Alas, Wednesday’s report was ultimately about rocking the boat as gently as possible. Consider the commission’s call for the shoe companies who run the AAU summer circuit to be “transparent” with their finances to discourage payments to recruits and their families. With what toothless authority would the NCAA leverage such disclosures? This entire ordeal has made plain how the body can hardly police its own membership. Why would Nike or Adidas open up the books? If the idea is that NCAA members would try to leverage their partnerships with apparel companies in order to do so, good luck. It’s the companies that are paying the schools millions of dollars, not vice versa. That should tell you who really works for who.

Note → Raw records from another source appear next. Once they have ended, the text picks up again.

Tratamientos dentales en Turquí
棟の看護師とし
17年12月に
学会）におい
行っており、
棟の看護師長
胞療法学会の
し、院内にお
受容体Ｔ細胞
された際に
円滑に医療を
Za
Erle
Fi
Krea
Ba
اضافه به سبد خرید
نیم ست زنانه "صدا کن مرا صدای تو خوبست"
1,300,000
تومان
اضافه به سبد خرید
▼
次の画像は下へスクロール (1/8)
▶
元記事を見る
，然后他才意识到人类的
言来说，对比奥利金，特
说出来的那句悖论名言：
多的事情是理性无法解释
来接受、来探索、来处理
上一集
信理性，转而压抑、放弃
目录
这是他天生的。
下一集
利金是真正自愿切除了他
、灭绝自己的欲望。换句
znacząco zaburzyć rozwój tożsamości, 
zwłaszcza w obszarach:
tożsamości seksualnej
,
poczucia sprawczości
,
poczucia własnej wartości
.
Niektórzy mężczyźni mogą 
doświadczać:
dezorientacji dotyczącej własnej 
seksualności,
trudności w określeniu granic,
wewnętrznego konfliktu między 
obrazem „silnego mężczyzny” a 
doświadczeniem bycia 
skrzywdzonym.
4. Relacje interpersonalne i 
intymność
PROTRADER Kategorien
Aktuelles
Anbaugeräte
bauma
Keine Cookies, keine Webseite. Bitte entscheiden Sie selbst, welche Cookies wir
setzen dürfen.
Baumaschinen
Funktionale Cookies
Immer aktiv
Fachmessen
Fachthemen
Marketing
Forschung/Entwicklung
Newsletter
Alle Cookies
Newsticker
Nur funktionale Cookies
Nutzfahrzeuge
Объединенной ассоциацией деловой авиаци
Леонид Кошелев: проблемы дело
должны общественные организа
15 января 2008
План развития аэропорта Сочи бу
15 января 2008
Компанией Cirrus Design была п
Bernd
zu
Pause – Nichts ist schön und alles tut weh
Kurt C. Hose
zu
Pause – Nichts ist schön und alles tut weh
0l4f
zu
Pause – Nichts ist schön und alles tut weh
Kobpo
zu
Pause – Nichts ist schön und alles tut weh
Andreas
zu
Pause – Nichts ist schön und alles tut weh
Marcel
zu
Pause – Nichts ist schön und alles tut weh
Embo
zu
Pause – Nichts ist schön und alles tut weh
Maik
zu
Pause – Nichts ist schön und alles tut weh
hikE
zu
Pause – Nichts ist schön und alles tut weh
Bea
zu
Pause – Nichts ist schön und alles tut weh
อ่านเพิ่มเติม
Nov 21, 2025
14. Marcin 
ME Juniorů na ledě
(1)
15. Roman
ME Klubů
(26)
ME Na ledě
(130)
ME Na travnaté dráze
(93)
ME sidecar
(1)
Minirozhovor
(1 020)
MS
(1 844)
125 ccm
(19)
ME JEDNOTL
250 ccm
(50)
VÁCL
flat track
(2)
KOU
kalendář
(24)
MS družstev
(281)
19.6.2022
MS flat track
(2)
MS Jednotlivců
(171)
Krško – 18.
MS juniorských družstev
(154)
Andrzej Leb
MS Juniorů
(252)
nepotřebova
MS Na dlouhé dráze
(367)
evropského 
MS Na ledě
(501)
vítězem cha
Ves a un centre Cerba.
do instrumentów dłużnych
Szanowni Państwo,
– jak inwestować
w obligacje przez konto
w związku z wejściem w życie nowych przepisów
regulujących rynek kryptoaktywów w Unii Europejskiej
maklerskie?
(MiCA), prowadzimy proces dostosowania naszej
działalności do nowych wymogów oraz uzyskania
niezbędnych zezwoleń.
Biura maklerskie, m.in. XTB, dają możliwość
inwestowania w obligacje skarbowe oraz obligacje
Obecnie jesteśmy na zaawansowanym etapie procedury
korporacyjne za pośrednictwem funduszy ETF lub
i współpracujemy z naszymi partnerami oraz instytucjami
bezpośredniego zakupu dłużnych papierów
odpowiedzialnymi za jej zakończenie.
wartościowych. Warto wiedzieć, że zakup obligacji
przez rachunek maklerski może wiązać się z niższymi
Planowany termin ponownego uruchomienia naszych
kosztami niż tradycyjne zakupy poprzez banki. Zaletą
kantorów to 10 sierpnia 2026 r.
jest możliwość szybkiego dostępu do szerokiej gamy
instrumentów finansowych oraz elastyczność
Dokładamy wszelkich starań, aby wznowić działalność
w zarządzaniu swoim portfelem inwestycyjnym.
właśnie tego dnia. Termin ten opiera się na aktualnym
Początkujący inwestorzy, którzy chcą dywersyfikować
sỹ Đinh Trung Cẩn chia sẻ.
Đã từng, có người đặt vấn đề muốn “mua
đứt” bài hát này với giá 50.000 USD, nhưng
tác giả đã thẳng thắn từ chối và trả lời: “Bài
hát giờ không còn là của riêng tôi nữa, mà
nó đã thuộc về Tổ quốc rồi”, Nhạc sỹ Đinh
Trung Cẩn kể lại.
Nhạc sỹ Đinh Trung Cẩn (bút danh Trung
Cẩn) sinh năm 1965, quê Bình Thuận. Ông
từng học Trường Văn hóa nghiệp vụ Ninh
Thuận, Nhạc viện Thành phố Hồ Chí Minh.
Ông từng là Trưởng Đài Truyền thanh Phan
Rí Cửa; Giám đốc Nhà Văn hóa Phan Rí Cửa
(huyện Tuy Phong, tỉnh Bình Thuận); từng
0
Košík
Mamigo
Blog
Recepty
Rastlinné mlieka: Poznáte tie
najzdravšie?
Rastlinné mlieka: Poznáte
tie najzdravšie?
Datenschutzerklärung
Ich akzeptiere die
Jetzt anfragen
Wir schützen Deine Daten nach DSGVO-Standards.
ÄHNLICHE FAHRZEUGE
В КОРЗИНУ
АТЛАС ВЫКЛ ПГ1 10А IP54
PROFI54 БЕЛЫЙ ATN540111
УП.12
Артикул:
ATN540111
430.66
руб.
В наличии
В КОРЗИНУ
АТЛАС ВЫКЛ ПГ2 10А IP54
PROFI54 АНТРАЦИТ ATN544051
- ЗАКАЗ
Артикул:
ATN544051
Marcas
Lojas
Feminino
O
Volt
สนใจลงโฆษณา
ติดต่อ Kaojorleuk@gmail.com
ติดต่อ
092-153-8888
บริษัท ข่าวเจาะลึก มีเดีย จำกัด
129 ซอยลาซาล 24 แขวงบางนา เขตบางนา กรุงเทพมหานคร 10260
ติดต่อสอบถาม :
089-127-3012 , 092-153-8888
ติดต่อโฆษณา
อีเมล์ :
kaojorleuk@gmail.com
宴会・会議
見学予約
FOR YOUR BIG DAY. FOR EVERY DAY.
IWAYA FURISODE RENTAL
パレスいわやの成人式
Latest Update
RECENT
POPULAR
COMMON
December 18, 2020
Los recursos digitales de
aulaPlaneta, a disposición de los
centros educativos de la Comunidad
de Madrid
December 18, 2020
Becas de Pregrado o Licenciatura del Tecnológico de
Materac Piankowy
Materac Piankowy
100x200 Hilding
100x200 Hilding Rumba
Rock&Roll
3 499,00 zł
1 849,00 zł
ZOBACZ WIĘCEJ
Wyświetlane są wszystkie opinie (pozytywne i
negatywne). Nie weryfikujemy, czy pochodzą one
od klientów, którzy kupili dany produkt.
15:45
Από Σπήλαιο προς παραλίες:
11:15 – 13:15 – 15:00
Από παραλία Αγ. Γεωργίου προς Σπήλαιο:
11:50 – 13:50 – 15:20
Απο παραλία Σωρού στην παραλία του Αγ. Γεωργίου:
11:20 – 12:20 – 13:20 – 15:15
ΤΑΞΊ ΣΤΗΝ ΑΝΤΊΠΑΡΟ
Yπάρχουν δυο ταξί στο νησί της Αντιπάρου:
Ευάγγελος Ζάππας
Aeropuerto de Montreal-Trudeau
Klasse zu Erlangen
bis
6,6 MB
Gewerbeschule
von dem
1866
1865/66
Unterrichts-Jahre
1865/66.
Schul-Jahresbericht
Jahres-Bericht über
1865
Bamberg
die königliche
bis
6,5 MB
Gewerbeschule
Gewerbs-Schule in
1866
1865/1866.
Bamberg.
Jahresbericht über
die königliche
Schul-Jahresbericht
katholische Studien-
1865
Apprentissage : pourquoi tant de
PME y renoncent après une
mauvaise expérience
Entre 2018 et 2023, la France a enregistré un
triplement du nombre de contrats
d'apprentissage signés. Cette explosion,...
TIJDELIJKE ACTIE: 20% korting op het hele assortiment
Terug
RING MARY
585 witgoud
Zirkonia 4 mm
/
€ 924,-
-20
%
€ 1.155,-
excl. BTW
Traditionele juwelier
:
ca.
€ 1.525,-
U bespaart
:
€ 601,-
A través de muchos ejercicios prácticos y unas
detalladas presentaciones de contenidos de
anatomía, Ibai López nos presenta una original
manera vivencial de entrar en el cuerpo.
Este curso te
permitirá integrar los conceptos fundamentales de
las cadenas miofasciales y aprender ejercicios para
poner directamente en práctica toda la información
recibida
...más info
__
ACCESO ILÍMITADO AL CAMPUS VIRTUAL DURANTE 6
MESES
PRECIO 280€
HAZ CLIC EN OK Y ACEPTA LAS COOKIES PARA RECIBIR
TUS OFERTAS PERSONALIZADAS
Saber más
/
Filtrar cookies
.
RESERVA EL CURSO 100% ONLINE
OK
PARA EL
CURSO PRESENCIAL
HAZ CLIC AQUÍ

And so we now head into an offseason facing changes not seismic but incremental, dwarfed in proportion by the issues that precipitated them. It is still up to the NCAA to actually enact (and then enforce) the commission’s recommendations, which is not necessarily a guarantee. Even then these are not so much plugs in a dam as wads of chewed gum tacked on a wall while the whole river flows onward over its top. Perhaps, once the court cases are settled, we will see proposals that finally address the true source of the issue. Until then, the wait continues.